Addison gave us a cheese making demo and even let some of the bloggers do it. Gourmet Keso’s cheese and dairy products are made from fresh carabao's milk.
“We import 98% of our dairy including 4% from countries like Singapore that does not have cows. Here, our goals is to really end our stupidity.” -Tony Meloto

Fabien Courteille

Fabien Courteille from France is the social entrepreneur behind Plush and Play toys. He started out as an intern in the GK farm and eventually decided to start his own social enterprise with the moms in the community, making quality and safe for kids stuffed toys. Here, he is showing their main line of toys inspired from very Pinoy vegetables named after Filipino celebrities: Anne Kamatis, Mais Ganda, and Manny Pakwan, to name a few. Their bestseller is Buko Martin, the coconut stuffed toy.

Tita Fe of Plush and Play toys assisting me in sewing my stuffed heart toy for the toy making demo.

“The Filipinos are all over the world, but we are nameless and faceless. It’s about time we really brand the Filipinos. That ‘Made in the Philippines’ should mean something to the world, whether it’s a product, its people, or its place.” -Tony Meloto

Raf Dionisio

Raf Dionisio, an Ateneo graduate, has been working for the social tourism of the GK farm for a year now. During our walking tour with him around the farm, he made mention of the unique sense of nationalism that South Koreans have. Because of their love for their own brands and products, they’ve put Samsung on the world map, becoming the biggest contender of Apple.

Suddenly I was back in the streets of Seoul in South Korea, looking around for a restaurant or fast food to get a quick bite. I realized that unlike the Philippines, there’s not much international choices, just Korean restaurants and fast food joints, and Koreans actually love them! Then I was inside the Seoul Metro, everyone was busy tapping away on their phones, their Samsung-made-in-Korea smartphones.

I found myself wondering, “Why aren’t Filipinos like Koreans? Why can’t we have the same positive mindset for ‘Made in the Philippines’ products?”

Extracted page text data
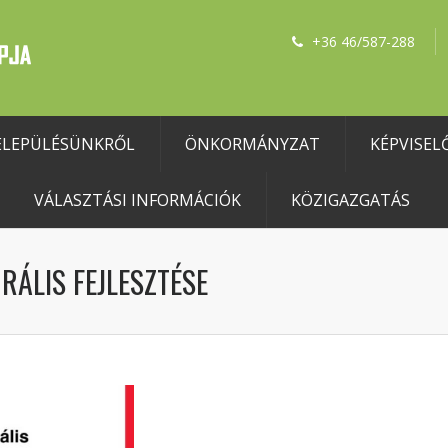
+36 46/587-288
ELEPÜLÉSÜNKRŐL
ÖNKORMÁNYZAT
KÉPVISEL
VÁLASZTÁSI INFORMÁCIÓK
KÖZIGAZGATÁS
ÁLIS FEJLESZTÉSE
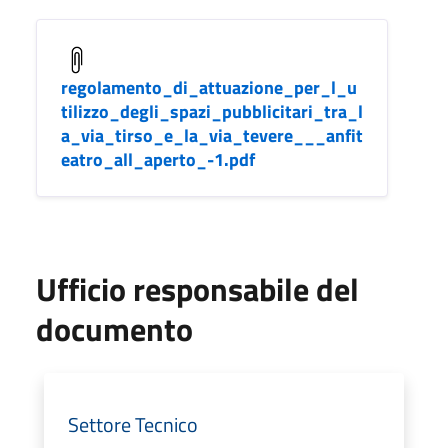
regolamento_di_attuazione_per_l_u
tilizzo_degli_spazi_pubblicitari_tra_l
a_via_tirso_e_la_via_tevere___anfit
eatro_all_aperto_-1.pdf
Ufficio responsabile del
documento
Settore Tecnico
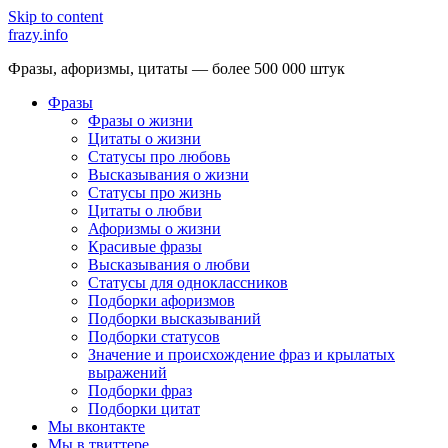
Skip to content
frazy.info
Фразы, афоризмы, цитаты — более 500 000 штук
Фразы
Фразы о жизни
Цитаты о жизни
Статусы про любовь
Высказывания о жизни
Статусы про жизнь
Цитаты о любви
Афоризмы о жизни
Красивые фразы
Высказывания о любви
Статусы для одноклассников
Подборки афоризмов
Подборки высказываний
Подборки статусов
Значение и происхождение фраз и крылатых
выражений
Подборки фраз
Подборки цитат
Мы вконтакте
Мы в твиттере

Problem 1
Summarize the text about the GK farm in two sentences.
Problem 2
In the text about the GK farm, turn the paragraph that begins "Fabien Courteille from France" into a bulleted list of its main facts.
Problem 3
Extend the text about the GK farm, starting after its final sentence.

Exercise output 1
At the GK farm, the bloggers attended a cheese making demo for Gourmet Keso, whose products use fresh carabao's milk, and a toy making demo for Plush and Play, a social enterprise Fabien Courteille started with moms in the community. On a walking tour, Raf Dionisio described how South Koreans' love for their own brands put Samsung on the world map, which led the writer to ask why Filipinos can't have the same positive mindset for "Made in the Philippines" products.

Exercise output 2
- Fabien Courteille, from France, is the social entrepreneur behind Plush and Play toys.
- He started out as an intern in the GK farm.
- He started his own social enterprise with the moms in the community, making stuffed toys that are quality and safe for kids.
- Their main line of toys is inspired by very Pinoy vegetables named after Filipino celebrities, such as Anne Kamatis, Mais Ganda, and Manny Pakwan.
- Their bestseller is Buko Martin, the coconut stuffed toy.

Exercise output 3
By the end of that weekend, it became clearer to me that the reason why I felt like I loved a foreign country more than my own home is because it had that one thing that I badly wanted my fellow countrymen (including myself) to have — a deep sense of nationalism.

Got a taste of the farming life during our visit at the GK animal farm. Harvesting azolla (water fern) to feed the livestock at the farm.

I do love my own country, I just felt hopeless about it. And here in GK Enchanted Farm is a bunch of young and intelligent Filipinos (and foreigners) who are insane enough to leave a comfortable financially secured life and bet on the genius and skills of the Filipino, with a vision so grand, so crazy that it might actually work, if we all become part of it. 

“People always complain about the things that are wrong, but they don’t have the courage to do the things that are right”. - Tony Meloto


Visitors of the farm who wish to start their own herb garden at home can purchase herbs like basil, peppermint, and chocolate mint to name a few, for only P50 per pot.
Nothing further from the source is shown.